The UltraSPARC III consisted of 16 million transistors, of which 75% are contained in the caches and tags. It was initially fabricated by Texas Instruments in their C07a process, a complementary metal-oxide-semiconductor (CMOS) process with a 0.18 μm feature size and six-levels of aluminium interconnect. In 2001, it was fabricated in a 0.13 μm process with aluminium interconnects. This enabled it to operate at 750 to 900 MHz. The die is packaged using the Controlled Collapse Chip Connection method and is the first Sun microprocessor to do so. Unlike most other microprocessors bonded in such a way, the majority of the solder bumps are placed in a peripheral ring instead of being distributed across the die. It was packaged in a 1368-pad land grid array (LGA) package.

== UltraSPARC III Cu ==

The UltraSPARC III Cu, code-named "Cheetah+", is a further development of the original UltraSPARC III that operated at higher clock frequencies of 1002 to 1200 MHz. It has a die size of 232 mm^{2} and was fabricated in a 0.13 μm, 7-layer copper metallization, CMOS process by Texas Instruments. It was packaged in a 1,368-pad ceramic LGA package.

== UltraSPARC IIIi ==

The UltraSPARC IIIi, code named "Jalapeño", is a derivative of the UltraSPARC III for workstations and low-end (one to four processor) servers introduced in 2003. It operates at 1064 to 1593 MHz, has an on-die L2 cache and an integrated memory controller, and is capable of four-way multiprocessing with a glue-less system bus optimized for the function. It contains 87.5 million transistors and has a 178.5 mm^{2} die. It was fabricated by Texas Instruments in a 0.13 μm, seven-layer metal (copper) CMOS process with low-k dielectric.
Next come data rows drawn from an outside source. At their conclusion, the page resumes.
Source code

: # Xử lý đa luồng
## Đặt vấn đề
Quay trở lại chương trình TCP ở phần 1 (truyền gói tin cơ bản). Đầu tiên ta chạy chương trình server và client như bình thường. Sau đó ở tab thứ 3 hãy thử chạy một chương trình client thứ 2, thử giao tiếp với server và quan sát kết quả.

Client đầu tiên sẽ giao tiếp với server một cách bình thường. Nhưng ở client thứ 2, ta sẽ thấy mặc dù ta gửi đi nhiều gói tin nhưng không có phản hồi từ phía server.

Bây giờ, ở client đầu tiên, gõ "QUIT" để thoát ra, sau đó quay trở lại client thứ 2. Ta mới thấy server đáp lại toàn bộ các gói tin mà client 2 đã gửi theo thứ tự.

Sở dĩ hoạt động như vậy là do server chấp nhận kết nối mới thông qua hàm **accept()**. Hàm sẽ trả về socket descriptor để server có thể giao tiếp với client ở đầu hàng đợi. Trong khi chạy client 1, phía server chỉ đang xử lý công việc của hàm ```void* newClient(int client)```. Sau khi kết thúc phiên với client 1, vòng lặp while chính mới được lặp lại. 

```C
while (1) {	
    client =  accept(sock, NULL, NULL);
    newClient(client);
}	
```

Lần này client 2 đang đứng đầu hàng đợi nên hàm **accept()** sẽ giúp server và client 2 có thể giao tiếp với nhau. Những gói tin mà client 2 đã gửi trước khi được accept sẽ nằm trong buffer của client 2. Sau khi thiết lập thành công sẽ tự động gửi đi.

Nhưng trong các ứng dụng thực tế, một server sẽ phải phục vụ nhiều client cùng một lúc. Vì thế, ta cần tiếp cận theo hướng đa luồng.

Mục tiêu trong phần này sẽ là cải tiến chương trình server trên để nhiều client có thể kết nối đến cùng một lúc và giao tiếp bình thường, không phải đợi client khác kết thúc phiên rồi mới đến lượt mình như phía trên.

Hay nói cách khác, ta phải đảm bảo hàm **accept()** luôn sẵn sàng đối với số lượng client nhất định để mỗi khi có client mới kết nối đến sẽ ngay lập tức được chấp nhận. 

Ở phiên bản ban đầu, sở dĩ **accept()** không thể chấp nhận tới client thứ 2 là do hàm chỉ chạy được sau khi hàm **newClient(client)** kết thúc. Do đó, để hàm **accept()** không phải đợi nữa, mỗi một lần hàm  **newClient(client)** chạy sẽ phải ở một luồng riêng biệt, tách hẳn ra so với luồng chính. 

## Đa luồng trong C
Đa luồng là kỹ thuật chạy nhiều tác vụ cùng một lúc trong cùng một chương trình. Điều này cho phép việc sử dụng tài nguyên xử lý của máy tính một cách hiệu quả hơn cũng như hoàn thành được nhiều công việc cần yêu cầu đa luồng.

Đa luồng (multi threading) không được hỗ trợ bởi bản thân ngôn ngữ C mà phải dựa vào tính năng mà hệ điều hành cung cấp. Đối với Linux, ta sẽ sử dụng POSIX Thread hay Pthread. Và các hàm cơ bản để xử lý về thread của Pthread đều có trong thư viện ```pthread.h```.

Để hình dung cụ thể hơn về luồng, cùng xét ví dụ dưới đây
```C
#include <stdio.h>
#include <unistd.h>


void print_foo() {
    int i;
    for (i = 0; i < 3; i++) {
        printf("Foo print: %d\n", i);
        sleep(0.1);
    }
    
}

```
The UltraSPARC IIIi has a unified 1 MB L2 cache that operates at half of the microprocessor's clock frequency. As such, it has a six-cycle latency and a two-cycle throughput. The load to use latency is 15 cycles. The tag store is protected by parity and the data by ECC. For every 64-byte cache line, there are 36 ECC bits, enabling the correction of one-bit errors and the detection of any error within a four bits. The cache is four-way set-associative, has a 64-byte line size and is physically indexed and tagged. It uses a 2.76 μm^{2} SRAM cell and consists of 63 million transistors.

The on-die memory controller supports 256 MB to 16 GB of 133 MHz DDR-I SDRAM. The memory is accessed via a 137-bit memory bus, of which 128 bits are for data and 9 are for ECC. The memory bus has a peak bandwidth of 4.2 GB/s. The microprocessor was designed to support four-way multiprocessing. Jbus is used to connect up to four microprocessors. It is a 128-bit address and data multiplexed bus that operates at one half or one third of the microprocessor's clock frequency.

== UltraSPARC IIIi+ ==

The UltraSPARC IIIi+, code-named "Serrano", was a further development of the UltraSPARC IIIi. It was scheduled for introduction in the second half of 2005, but was cancelled in the same year in favor of the UltraSPARC IV+, UltraSPARC T1 and UltraSPARC T2. Its cancellation was not known until 31 August 2006. Improvements were higher clock frequencies in the range of 2 GHz, a larger (4 MB) on-die L2 cache, support for DDR-333 SDRAM, and a new 90 nm process.

== Successors ==
The UltraSPARC III family of processors was succeeded by the UltraSPARC IV series.

The UltraSPARC IV combined two UltraSPARC III cores onto a single piece of silicon and offered increased clock rates. The CPU's packaging was nearly identical, offering the difference of a single pin, simplifying board manufacturing and system design. Some systems which used UltraSPARC III processors could accept UltraSPARC IV CPU board upgrades.